__Task item__:
Look through the entries. Copy each line that has the word "linejoin".

Items from a data source
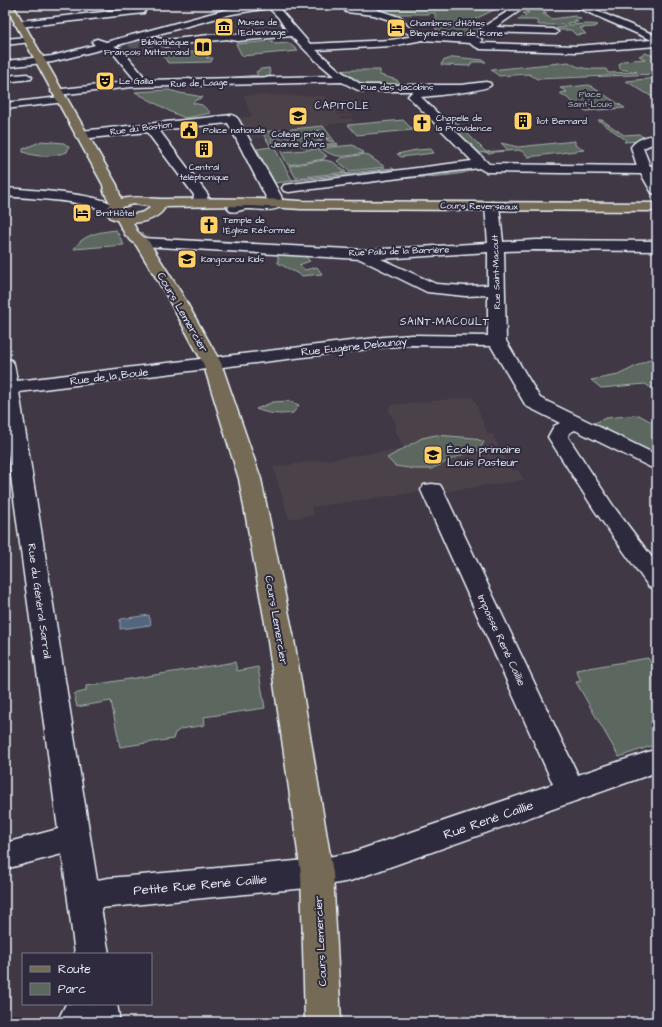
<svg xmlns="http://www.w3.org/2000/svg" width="662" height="1027" font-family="'Architects Daughter',sans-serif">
  <rect width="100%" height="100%" fill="#403844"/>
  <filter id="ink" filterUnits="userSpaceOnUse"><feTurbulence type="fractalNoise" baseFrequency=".025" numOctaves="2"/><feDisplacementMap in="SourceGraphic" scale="8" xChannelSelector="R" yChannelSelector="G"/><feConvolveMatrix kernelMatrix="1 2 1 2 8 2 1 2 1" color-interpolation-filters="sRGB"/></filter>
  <g filter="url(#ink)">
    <path fill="#4b4249" d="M 283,19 L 287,25 L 273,26 L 274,28 L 242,30 L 237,26 L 232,24 Z
      M 244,95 L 324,96 L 332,102 L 357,100 L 361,105 L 346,106 L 350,112 L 336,113 L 338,115 L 351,114 L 352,116 L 340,117 L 342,119 L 352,118 L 355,122 L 329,124 L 330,126 L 262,132 L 265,137 L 251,139 L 239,118 L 253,116 L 248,109 Z
      M 473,397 L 488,434 L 492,434 L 512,471 L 518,470 L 524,480 L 442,492 L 440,489 L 311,507 L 314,515 L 289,519 L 273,467 L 404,449 L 394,427 L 397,426 L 388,409 L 392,405 Z"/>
    <path fill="#5b685e" stroke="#a2acab" d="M 98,5 L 136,5 L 141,11 L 128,10 L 126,8 L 105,10 Z
      M 381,5 L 434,5 L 435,6 L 496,9 L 475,19 L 465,36 L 436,35 L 435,13 L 429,13 L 430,14 L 390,14 Z
      M 538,9 L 547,13 L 543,14 L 552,19 L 575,16 L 581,19 L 574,20 L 578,22 L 567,23 L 568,25 C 574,25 594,23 598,25 L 595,27 L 580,28 L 586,34 L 576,35 L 571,30 L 559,30 L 556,28 L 566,27 L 564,25 L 539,25 L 537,23 L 539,22 L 535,20 L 518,20 L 521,17 L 526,16 L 523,13 L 529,13 L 524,10 Z
      M 272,41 L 275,44 L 289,43 L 298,51 L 242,56 L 236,44 Z
      M 207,51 L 209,56 L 206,58 L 213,58 L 211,62 L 168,63 L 162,54 Z
      M 645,53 L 657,57 L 657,74 L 537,79 L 529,74 L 499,76 L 491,70 L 569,62 C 580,70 592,69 606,69 L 608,73 L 637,72 L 620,69 L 619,64 L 623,61 L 645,59 L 639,56 Z
      M 454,57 L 483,60 L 486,62 L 472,62 L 470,66 L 441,65 L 443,61 Z
      M 269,68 L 271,78 L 230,80 L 226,78 L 258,75 L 256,72 L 261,69 Z
      M 351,70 L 380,70 L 380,75 L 397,80 L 398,82 L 406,86 L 359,85 L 336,71 Z
      M 657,78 L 657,100 L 626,81 Z
      M 589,85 L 625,108 L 586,111 L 560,93 L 567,92 L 560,88 Z
      M 169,90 L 180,93 L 203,97 L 194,101 L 193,103 L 202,105 L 211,113 L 185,118 L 171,112 L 135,92 Z
      M 403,120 L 413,130 L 357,135 L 348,125 Z
      M 598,120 L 602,120 L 624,135 L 639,134 L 646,139 L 642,141 L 624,142 L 626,140 Z
      M 455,121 L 486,152 L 508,150 L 501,143 L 518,147 L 575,141 L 575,145 L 584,150 L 528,157 L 525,153 L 519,150 L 494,152 L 494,153 L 488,154 L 487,152 L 480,153 L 447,122 Z
      M 323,126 L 335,142 L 328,141 L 326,139 L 329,139 L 326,138 L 320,130 L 317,131 L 322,138 L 317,140 L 323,140 L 318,143 L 320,145 L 337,143 L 338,145 L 315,147 L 309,144 L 310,147 C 306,149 301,146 298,143 L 276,145 L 274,139 L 276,135 L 291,143 L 296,140 L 295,136 L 296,135 L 304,138 L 305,137 L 298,134 L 292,134 L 291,140 L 278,133 C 273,134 271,138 272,143 L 292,180 L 392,168 L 394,169 L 275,183 L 257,149 L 271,147 L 262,132 Z
      M 42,141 L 64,143 L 69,147 L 67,152 C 51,157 39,158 23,152 L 23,149 Z
      M 353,145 L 364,153 C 347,156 336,160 321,148 Z
      M 318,149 L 327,156 L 324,157 L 324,159 L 288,165 L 281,152 Z
      M 431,149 L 434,153 L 401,157 L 397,154 L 416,150 Z
      M 366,154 L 385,167 L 350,171 L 337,161 L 341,158 Z
      M 325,160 L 333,162 L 346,172 L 296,178 L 289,166 Z
      M 470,169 L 471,170 C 466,176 406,178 394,179 L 391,177 L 441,173 L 449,174 L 449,171 Z
      M 116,230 L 124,245 L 74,249 C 83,234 100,232 116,230 Z
      M 278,253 L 304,255 L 310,261 L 299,265 L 305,270 L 317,267 L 322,274 L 302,276 L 278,263 Z
      M 657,356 L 657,392 L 645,384 L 601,388 L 591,380 L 618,375 Z
      M 289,401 L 299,405 L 293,413 C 280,415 268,414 256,409 L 273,402 Z
      M 639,415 L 657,425 L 657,455 L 592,424 L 606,418 Z
      M 436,435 L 474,438 L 484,442 L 479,450 L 461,455 L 431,469 L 416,469 L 395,466 L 387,458 L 422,438 Z
      M 648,658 L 657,672 L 657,744 L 619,757 L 576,682 L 581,681 L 576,670 Z
      M 235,662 L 237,671 L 258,667 L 265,708 L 204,717 L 205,725 L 181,729 L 175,733 L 173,739 L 120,747 L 111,701 L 77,707 L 74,694 L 86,691 L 86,686 Z"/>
    <path fill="#52667e" stroke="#8e9eaf" d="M 149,615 L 151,624 L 150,625 L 120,629 L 120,620 L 121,619 Z"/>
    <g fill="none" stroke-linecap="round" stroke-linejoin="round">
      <path stroke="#59545f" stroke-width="10" stroke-dasharray="10 5" stroke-linecap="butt" d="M 471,26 L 484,26
        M 130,42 L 152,50"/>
      <g stroke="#e8f1f8" stroke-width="3">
        <path id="minor" d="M 254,5 L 276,5 L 310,44 L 391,40 L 414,36 L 401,30 L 396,22 L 374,15 L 346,12 L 342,5 L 350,5 L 352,8 L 367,9 L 365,5 L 374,5 L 378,10 L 402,18 L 407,26 L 425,34 L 477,37 L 480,38 L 482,40 L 480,42 L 482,43 L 576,46 L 652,40 L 571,5 L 583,5 L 657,36 L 657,46 L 576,52 L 480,49 L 472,45 L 470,43 L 423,40 L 391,46 L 316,50 L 339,70 L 362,85 L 461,85 L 486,82 L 490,83 L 491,85 C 487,91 432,96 421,97 L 489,164 L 637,166 L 631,147 C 636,140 649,134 657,136 L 657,142 L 643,148 L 650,166 L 657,166 L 657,174 L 654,174 L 657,179 L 657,194 L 652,193 L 641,174 L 486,172 L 479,168 L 289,192 L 284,191 L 282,188 L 284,185 L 472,161 L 410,98 L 408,96 L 413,91 L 360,91 L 342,82 L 132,87 L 57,95 L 51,92 L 53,90 L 136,81 L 114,54 L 103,49 L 52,62 L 5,67 L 5,61 L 52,56 L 95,45 L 92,42 L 94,40 L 97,39 L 106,42 L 228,9 ZM 269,8 L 278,17 L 287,31 L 238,35 L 227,33 L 166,40 L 154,37 L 149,40 L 151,42 L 166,46 L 227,39 L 238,41 L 291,36 L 312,57 L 334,76 L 147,80 L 122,50 L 114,46 L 232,14 Z
          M 518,5 L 528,5 L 496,27 L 553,29 L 558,32 L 556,34 L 490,32 L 484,35 L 481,34 L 479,32 L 483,27 Z
          M 625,5 L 657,5 L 657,9 L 629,8 Z
          M 141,8 L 145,11 L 144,13 L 19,27 L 14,24 L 19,21 Z
          M 28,37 L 33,40 L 31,42 L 5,45 L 5,39 Z
          M 27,74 L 32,77 L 31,79 L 5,82 L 5,76 Z
          M 61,97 L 65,98 L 67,100 L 65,102 L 5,109 L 5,103 Z
          M 232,115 L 236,117 L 238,119 L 281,196 L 283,204 C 276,214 256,208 246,209 C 240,210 236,213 230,211 L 228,208 L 230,205 L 246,201 L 268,201 L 228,123 L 159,130 L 208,195 L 205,205 L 200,206 L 195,205 L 193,202 L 194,195 L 147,132 L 81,139 L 77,138 L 75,135 L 77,132 L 81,131 Z
          M 5,188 C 26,190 108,193 119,209 L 117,212 C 108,214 102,209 94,207 C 65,199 34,199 5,196 Z
          M 492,202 L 497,203 L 499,206 L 503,242 L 536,240 L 657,241 L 657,251 L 536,250 L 504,251 L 506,341 L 540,398 L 657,455 L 657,469 L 650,467 L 575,430 L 569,433 L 568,437 L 614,507 L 657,564 L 657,589 L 649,587 L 595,511 L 548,437 L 554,426 L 560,423 L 526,406 L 491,346 L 412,345 L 384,347 L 19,392 L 97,880 L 109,878 L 317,859 L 350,853 L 553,784 L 421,490 L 424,485 L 432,484 L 440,485 L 443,490 L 578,775 L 657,749 L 657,772 L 350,881 L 317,887 L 101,908 L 109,954 L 75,954 L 62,854 L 5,869 L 5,843 L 58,829 L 5,431 L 5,359 L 11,360 L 14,364 L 17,381 L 384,337 L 412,335 L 488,336 L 488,295 L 465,296 L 427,292 L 360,259 L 142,246 L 137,245 L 135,242 L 137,239 L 142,238 L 366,250 L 488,243 L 485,206 L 487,203 ZM 488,252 L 488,285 L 465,286 L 436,284 L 381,259 Z
          M 66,1004 L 117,1004 L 120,1022 L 57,1022 Z"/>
      </g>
      <g stroke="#e8f1f8" stroke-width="3">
        <path id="major" d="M 5,5 L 13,5 L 117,185 L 121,199 C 138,195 147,199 164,199 C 210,198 255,198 301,201 L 657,203 L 657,211 L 301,209 L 251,206 L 163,207 L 164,209 C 157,219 145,222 133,223 L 137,231 L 149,242 L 180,291 L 221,363 L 261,479 L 293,634 L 333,873 L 341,1022 L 305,1022 L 301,873 L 267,634 L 239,479 L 203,363 L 164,291 L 136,245 L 126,236 L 117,220 L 111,218 L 105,211 L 110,203 L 104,192 L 103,185 ZM 133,204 L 149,206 L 150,208 C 141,215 128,216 119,210 L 122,207 Z"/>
      </g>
      <use href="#minor" fill="#2f2a3d" fill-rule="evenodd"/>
      <use href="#major" fill="#756a55" fill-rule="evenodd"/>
    </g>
  </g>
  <defs>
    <g id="museum-square" transform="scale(1)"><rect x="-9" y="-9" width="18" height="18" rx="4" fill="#ffd166" stroke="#2f2a3d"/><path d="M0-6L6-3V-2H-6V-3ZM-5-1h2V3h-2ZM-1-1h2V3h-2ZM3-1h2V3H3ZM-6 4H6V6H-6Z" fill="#111"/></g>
    <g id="hotel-square" transform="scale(1)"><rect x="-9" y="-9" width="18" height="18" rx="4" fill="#ffd166" stroke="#2f2a3d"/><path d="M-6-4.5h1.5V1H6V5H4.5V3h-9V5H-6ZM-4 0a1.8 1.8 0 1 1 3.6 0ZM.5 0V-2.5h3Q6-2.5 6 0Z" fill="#111"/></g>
    <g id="library-square" transform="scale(1)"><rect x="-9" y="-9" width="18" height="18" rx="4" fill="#ffd166" stroke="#2f2a3d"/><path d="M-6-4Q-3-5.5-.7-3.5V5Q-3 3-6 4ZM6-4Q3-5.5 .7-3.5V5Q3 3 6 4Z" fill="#111"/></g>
    <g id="theatre-square" transform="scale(1)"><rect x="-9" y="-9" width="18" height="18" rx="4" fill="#ffd166" stroke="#2f2a3d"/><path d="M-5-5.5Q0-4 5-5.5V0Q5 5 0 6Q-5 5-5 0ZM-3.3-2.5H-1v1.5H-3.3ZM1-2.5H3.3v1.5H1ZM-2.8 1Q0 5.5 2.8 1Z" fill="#111"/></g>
    <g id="school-square" transform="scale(1)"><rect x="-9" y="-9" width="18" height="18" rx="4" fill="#ffd166" stroke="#2f2a3d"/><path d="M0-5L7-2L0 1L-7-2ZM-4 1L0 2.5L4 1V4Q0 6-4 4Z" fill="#111"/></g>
    <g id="building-square" transform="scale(1)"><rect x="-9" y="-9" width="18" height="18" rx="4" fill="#ffd166" stroke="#2f2a3d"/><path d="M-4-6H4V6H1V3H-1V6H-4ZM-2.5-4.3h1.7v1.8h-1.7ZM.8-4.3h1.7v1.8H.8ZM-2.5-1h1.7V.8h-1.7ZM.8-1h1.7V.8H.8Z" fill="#111"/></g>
    <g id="church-square" transform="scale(1)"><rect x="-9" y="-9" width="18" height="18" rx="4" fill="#ffd166" stroke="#2f2a3d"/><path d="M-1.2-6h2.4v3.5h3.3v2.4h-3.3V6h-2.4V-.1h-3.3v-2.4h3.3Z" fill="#111"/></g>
    <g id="civic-square" transform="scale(1)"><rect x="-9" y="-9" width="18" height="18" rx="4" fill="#ffd166" stroke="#2f2a3d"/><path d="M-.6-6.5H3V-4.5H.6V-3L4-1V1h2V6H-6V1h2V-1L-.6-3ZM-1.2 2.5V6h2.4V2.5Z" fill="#111"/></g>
  </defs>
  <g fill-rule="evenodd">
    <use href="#museum-square" x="224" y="27"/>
    <use href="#hotel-square" x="396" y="28"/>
    <use href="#library-square" x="203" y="47"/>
    <use href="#theatre-square" x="105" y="81"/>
    <use href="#school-square" x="298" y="116"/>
    <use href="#building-square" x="523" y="121"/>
    <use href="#church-square" x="422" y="123"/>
    <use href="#civic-square" x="189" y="130"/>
    <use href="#building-square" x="204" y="149"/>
    <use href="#hotel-square" x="82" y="213"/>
    <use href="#church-square" x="209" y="225"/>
    <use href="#school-square" x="187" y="259"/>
    <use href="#school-square" x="433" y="455"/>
  </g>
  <g text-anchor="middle" stroke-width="4" stroke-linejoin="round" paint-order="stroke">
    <g font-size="9" fill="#e8f1f8" stroke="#2f2a3d" text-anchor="start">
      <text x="238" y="25">Musée de<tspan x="238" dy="10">l'Echevinage</tspan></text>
      <text x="410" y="26">Chambres d'Hôtes<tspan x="410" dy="10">Bleynie-Ruine de Rome</tspan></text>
      <text x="189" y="45" text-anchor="end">Bibliothèque<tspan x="189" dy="10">François Mitterrand</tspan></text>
      <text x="119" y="84">Le Gallia</text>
      <text x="436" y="121">Chapelle de<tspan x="436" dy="10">la Providence</tspan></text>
      <text x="537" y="124">Îlot Bernard</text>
      <text x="203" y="133">Police nationale</text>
      <text x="298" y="137" text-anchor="middle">Collège privé<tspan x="298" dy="10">Jeanne d'Arc</tspan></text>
      <text x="204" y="170" text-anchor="middle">Central<tspan x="204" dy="10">téléphonique</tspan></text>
      <text x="96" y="216">Brit'Hôtel</text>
      <text x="223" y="223">Temple de<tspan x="223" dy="10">l'Église Réformée</tspan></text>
      <text x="201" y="262">Kangourou Kids</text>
    </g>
    <g font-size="9" fill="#e8f1f8" stroke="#2f2a3d">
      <text transform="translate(199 83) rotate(-2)" y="3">Rue de Laage</text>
      <text x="397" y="90">Rue des Jacobins</text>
      <text transform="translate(141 128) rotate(-7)" y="3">Rue du Bastion</text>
      <text transform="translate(479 206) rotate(1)" y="3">Cours Reverseaux</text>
      <text transform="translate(399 251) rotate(-2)" y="3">Rue Pallu de la Barrière</text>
      <text transform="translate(496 272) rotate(-92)" y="3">Rue Saint-Macoult</text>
    </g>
    <g font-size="9" fill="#b0baba" stroke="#2f2a3d">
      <text x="590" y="97">Place<tspan x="590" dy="10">Saint-Louis</tspan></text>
    </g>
    <g font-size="10" letter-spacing="1" fill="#e8f1f8" stroke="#2f2a3d">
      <text x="342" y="109">CAPITOLE</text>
      <text x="445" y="325">SAINT-MACOULT</text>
    </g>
    <g font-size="11" fill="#e8f1f8" stroke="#2f2a3d">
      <text transform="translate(183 312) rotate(60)" y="4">Cours Lemercier</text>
      <text transform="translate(354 346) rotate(-6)" y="4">Rue Eugène Delaunay</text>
      <text transform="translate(109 376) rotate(-7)" y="4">Rue de la Boule</text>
      <text transform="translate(40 601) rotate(82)" y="4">Rue du Général Sarrail</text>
      <text transform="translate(277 620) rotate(80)" y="4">Cours Lemercier</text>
      <text transform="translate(502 640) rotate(65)" y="4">Impasse René Caillie</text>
      <text transform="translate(320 941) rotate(-93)" y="4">Cours Lemercier</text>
    </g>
    <g font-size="11" fill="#e8f1f8" stroke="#2f2a3d" text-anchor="start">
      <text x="447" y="453">École primaire<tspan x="447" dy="13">Louis Pasteur</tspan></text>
    </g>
    <g font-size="13" fill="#e8f1f8" stroke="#2f2a3d">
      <text transform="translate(488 819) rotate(-19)" y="5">Rue René Caillie</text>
      <text transform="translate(200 884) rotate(-5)" y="5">Petite Rue René Caillie</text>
    </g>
  </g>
  <rect width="662" height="1027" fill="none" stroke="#2f2a3d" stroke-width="20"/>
  <rect x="10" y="10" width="642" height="1007" fill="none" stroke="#e8f1f8" stroke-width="1.5" filter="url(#ink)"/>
  <rect x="22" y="953" width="130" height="52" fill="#2f2a3d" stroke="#797a88"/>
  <rect x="30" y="966" width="20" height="6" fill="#756a55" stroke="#797a88"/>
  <text x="58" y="973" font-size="12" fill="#e8f1f8">Route</text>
  <rect x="30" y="983" width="20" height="12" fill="#5b685e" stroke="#797a88"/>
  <text x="58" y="993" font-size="12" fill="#e8f1f8">Parc</text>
</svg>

__Answer to the problem__:
    <g fill="none" stroke-linecap="round" stroke-linejoin="round">
  <g text-anchor="middle" stroke-width="4" stroke-linejoin="round" paint-order="stroke">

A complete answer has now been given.